Observation: We lose 10697 points after the join. These are weather reports for stations that we don't have name or other pieces of information in the stations table.

---

## F) Intro summaries

### F.1 Average `temp` by month for 2019 (ignore NULLs).

### F.2 Number of rainy days per station (`prcp > 0`) in 2019; show top 10 stations.

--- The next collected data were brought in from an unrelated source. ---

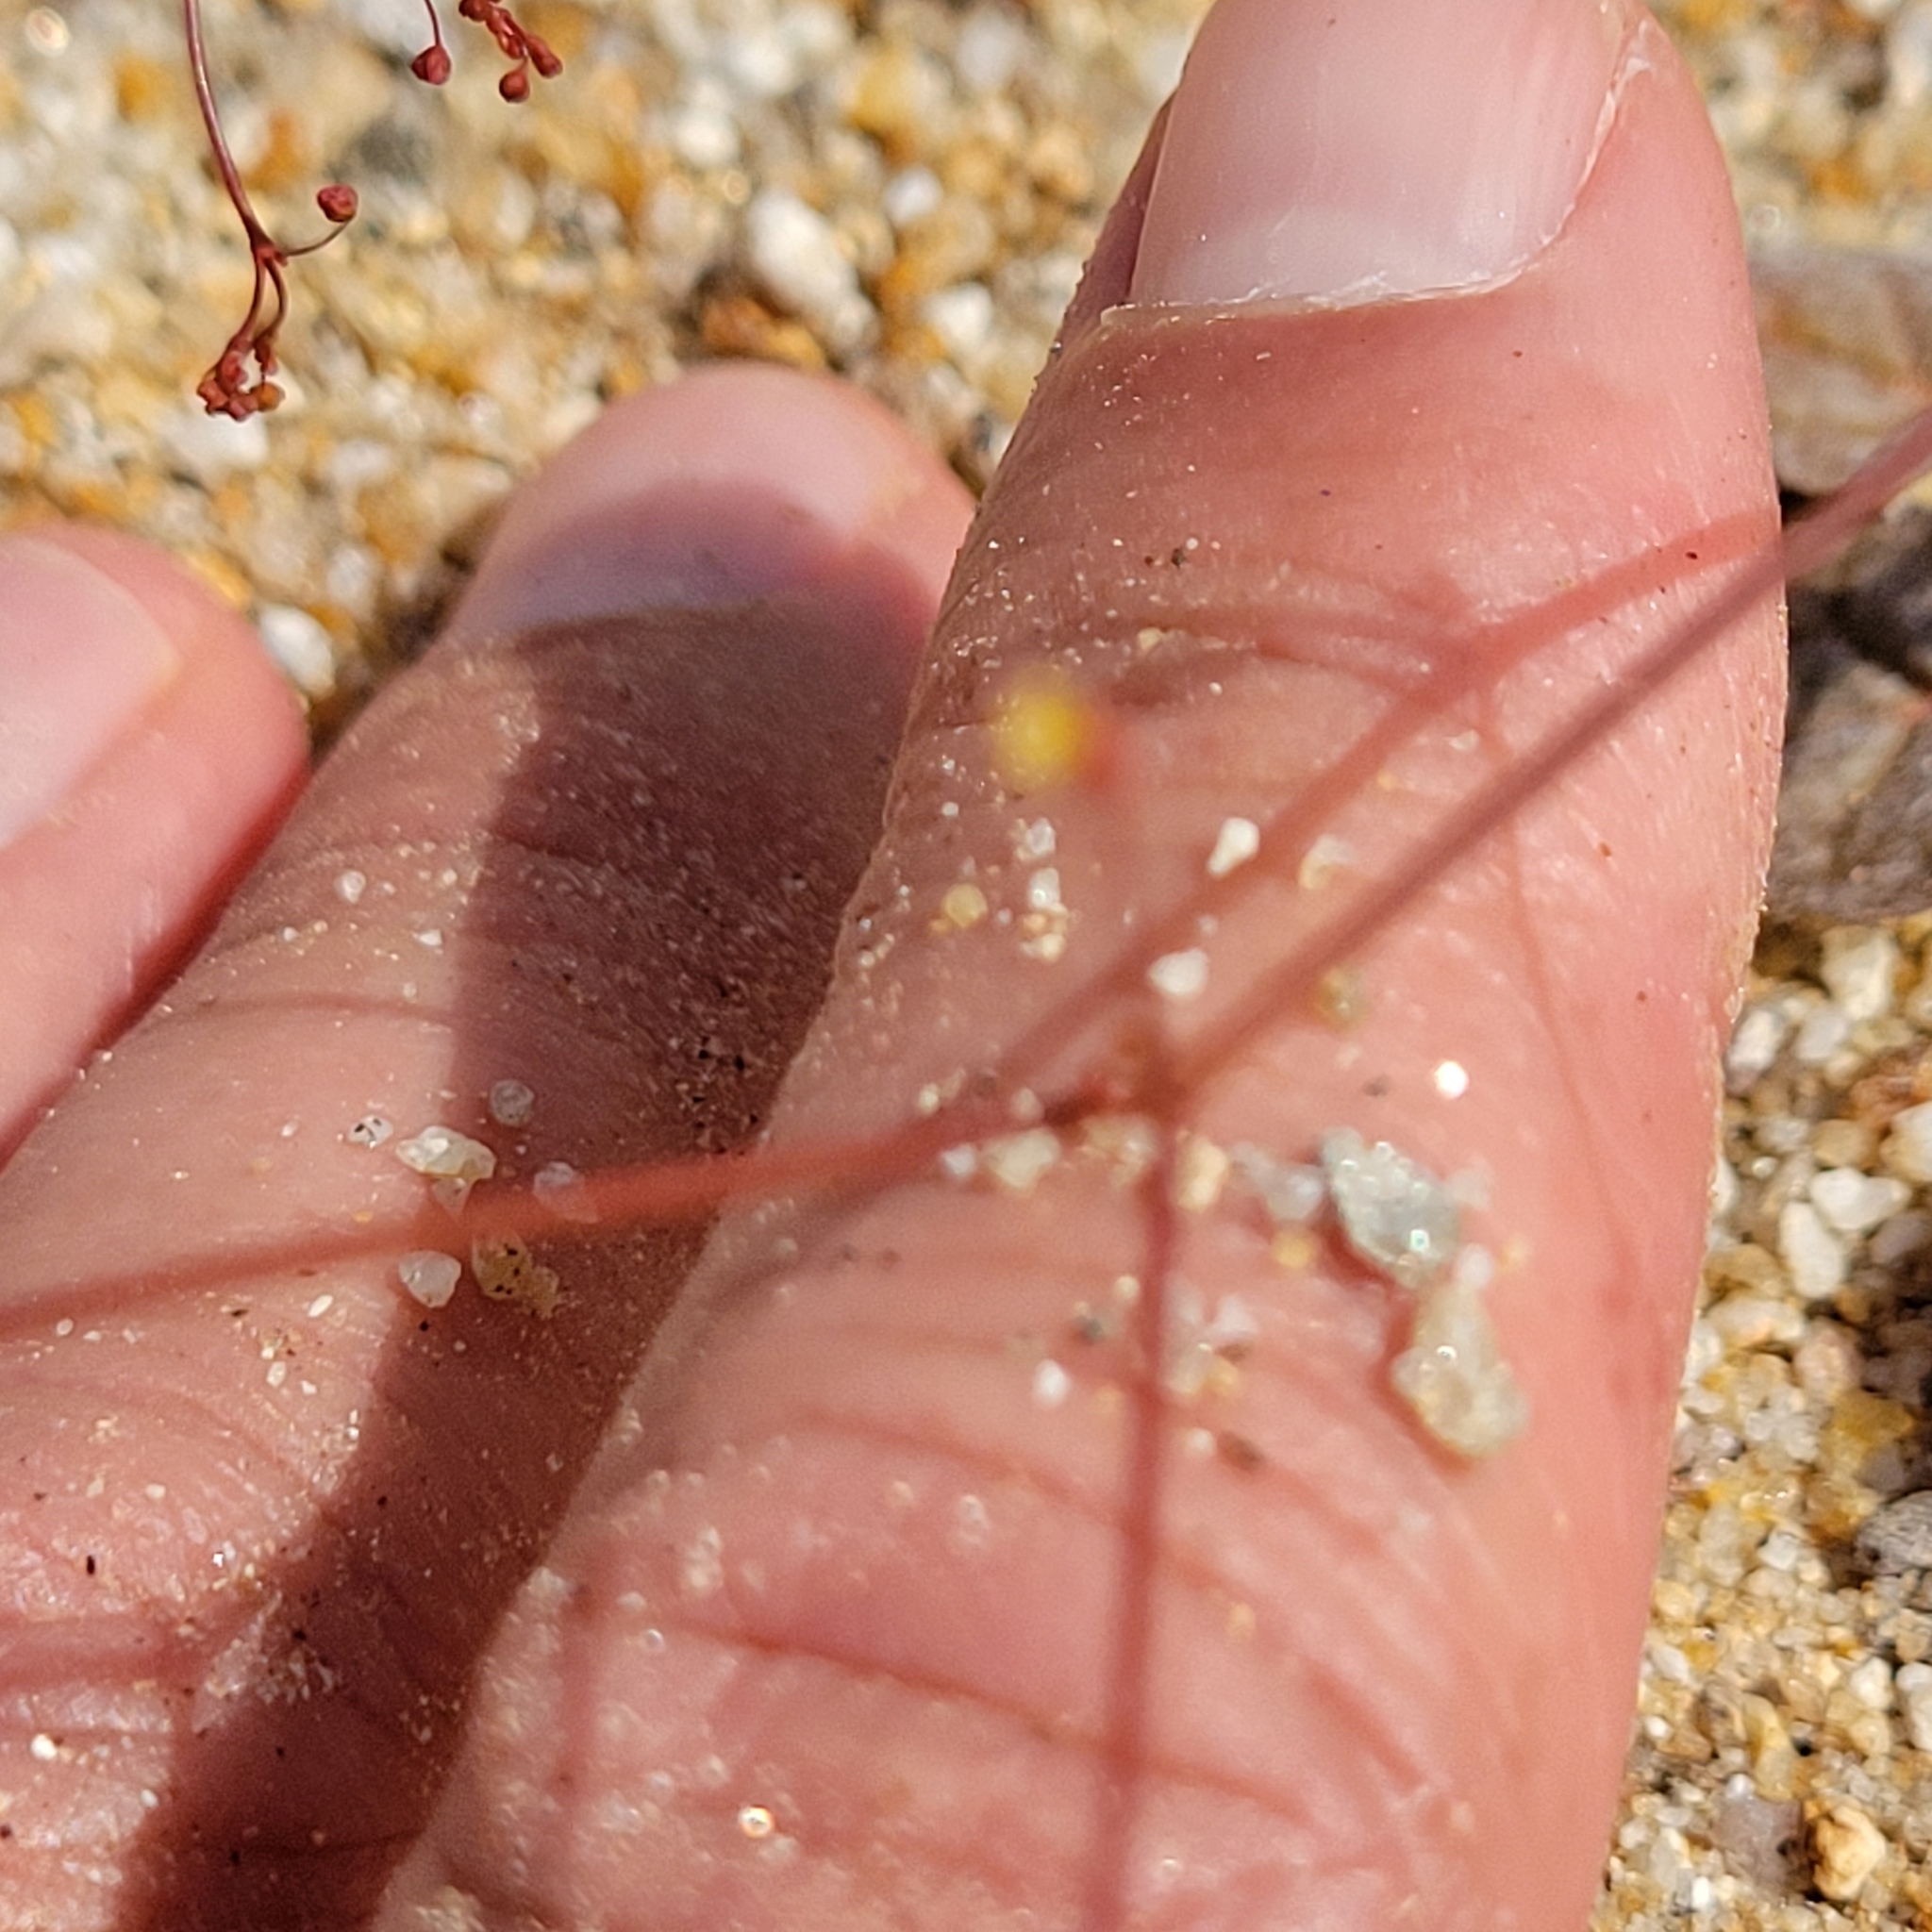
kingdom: Plantae
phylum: Tracheophyta
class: Magnoliopsida
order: Caryophyllales
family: Polygonaceae
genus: Eriogonum
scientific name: Eriogonum thomasii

### F.3 By country: average `max` and `min` temperature for 2019; keep only countries with at least 200 station-days (`HAVING`).

---

## G) Quality checks

### G.1 Show min/max of `temp`, `max`, `min`, `prcp` after cleaning.

### G.2 Count rows where `max < min` (should be rare or zero).

### G.3 Flag any station with `lat` or `lon` outside realistic bounds (after join).

---

## H) Bonus question

### H.1 Create a simple **UDF** (BigQuery SQL) that classifies a day as `'freezing'`, `'cool'`, `'warm'`, `'hot'` based on `temp`.